**What to do**
Your task is to extract every entry that follows word for word while excluding the pictures.
━━━━━━━━━━━━━━━━
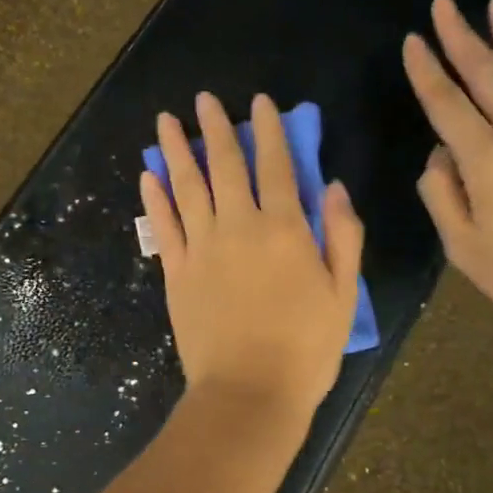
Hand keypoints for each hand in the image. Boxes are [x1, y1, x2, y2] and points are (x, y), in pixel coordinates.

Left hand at [141, 93, 365, 415]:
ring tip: (166, 121)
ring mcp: (202, 249)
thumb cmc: (306, 349)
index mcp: (285, 230)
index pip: (277, 166)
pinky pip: (163, 227)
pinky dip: (155, 199)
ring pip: (187, 188)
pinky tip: (148, 176)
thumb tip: (333, 187)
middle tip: (204, 99)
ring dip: (177, 152)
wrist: (249, 393)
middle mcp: (240, 228)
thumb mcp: (343, 294)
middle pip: (226, 166)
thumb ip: (343, 236)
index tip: (259, 103)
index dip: (269, 131)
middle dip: (216, 128)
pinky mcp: (176, 274)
━━━━━━━━━━━━━━━━
**Answer below**
Hand keypoints for each hand in the image. Boxes are [x1, y1, x2, y2] and points are (x, y), in pixel coordinates.

Left hand at [141, 93, 365, 415]:
ring tip: (166, 121)
ring mcp: (202, 249)
thumb cmc: (306, 349)
index mcp: (285, 230)
index pip: (277, 166)
pinky pip: (163, 227)
pinky dip: (155, 199)
ring pip: (187, 188)
pinky tip: (148, 176)
thumb tip: (333, 187)
middle tip: (204, 99)
ring dip: (177, 152)
wrist: (249, 393)
middle mcp: (240, 228)
thumb mcp: (343, 294)
middle pip: (226, 166)
thumb ip: (343, 236)
index tip: (259, 103)
index dip: (269, 131)
middle dip: (216, 128)
pinky mcp: (176, 274)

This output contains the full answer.